Los editoriales del Granma dicen: hay que erradicarlos. Hay que cortar la haraganería de raíz. Por mi parte, para apuntar mis argumentos, me permito desmontar algunos conceptos elementales.

De aquel lado del mar…

Si algo pare esta tierra fértil, además de frutas, tabacos y beisbolistas, son hombres trabajadores. Hombres que detrás de cada adversidad o imposible artifician la manera de lograr sus empeños, siempre con esfuerzo, siempre con trabajo.
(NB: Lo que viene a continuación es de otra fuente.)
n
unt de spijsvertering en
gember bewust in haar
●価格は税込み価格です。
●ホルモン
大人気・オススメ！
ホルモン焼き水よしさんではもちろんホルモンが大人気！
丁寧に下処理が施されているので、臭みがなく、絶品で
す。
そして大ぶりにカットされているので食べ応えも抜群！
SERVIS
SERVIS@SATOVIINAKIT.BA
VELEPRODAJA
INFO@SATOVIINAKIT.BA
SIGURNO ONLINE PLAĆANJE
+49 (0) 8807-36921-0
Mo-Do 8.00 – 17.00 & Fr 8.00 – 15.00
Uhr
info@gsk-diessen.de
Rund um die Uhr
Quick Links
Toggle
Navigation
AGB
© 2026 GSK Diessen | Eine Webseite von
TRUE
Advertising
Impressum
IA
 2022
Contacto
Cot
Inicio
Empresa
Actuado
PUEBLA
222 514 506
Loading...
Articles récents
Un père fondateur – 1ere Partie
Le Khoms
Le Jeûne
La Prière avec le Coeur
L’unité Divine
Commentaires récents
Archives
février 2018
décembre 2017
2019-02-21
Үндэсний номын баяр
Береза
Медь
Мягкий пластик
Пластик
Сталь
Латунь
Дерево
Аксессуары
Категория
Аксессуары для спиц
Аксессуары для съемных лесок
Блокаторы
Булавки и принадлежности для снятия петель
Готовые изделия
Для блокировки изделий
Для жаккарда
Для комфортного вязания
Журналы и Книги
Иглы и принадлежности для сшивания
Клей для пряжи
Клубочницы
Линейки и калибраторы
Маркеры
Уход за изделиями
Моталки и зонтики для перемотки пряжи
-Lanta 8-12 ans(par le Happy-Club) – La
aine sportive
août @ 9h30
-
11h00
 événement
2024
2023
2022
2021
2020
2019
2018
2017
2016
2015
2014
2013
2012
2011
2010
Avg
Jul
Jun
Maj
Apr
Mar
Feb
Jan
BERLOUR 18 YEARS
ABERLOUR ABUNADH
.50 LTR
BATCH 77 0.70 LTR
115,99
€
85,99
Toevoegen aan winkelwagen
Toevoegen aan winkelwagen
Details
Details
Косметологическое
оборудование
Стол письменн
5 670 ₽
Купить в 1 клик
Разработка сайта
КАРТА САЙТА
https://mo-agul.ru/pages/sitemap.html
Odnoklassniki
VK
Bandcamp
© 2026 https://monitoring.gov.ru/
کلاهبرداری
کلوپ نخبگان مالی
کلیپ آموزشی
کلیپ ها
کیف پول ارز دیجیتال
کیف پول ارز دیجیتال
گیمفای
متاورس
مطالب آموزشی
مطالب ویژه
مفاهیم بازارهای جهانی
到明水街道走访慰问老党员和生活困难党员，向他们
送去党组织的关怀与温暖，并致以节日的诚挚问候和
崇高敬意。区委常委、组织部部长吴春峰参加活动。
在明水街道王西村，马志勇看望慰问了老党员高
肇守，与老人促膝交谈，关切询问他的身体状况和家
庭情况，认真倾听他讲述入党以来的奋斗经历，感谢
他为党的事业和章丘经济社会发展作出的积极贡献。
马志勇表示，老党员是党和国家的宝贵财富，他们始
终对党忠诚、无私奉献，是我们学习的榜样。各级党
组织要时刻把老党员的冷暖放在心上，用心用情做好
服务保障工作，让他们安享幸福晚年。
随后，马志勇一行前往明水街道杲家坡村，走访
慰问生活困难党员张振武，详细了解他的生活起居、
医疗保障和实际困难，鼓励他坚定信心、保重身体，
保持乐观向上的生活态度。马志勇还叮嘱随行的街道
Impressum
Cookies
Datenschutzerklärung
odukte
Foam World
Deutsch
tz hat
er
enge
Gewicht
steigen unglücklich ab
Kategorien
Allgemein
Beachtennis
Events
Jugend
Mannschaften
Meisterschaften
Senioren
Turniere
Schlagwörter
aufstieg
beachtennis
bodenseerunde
Tenemos una legión de obreros que cada mañana se levantan de sus camas sin saber qué podrán desayunar, qué dejarán a sus hijos para el almuerzo, con qué transporte llegarán a sus centros laborales a tiempo, con qué herramientas cumplirán con sus funciones durante las ocho o diez horas que permanezcan en sus puestos.

Y como estos tenemos, también, otra legión de los que se cansaron de esa amarga letanía y decidieron, a cuenta y riesgo, probar su suerte en otras orillas.

¿Cuántos emigrantes tenemos desperdigados por el mundo? Es una cifra que jamás sabremos con exactitud. Pero lo cierto, lo inobjetable, lo que ningún periodista de Granma ni ningún directivo fantaseador puede negarnos es que de los cubanos que emigran, el inmenso por ciento vive decorosamente con el sudor de su trabajo.

Los recibimos por miles, recién llegados de Miami principalmente. Allá dejan un trabajo inestable, que no saben si conservarán a su regreso. Dejan deudas, la mayoría. Pero viven. No subsisten.

Y vivirían incomparablemente mejor si no tuvieran a sus familias de acá, que como sanguijuelas involuntarias necesitamos chupar un porciento de sus ingresos para comer un poco mejor, para vestir sin harapos, o para darnos ese puñado de ínfimos placeres que de tan escasos, terminan por antojársenos excepcionales.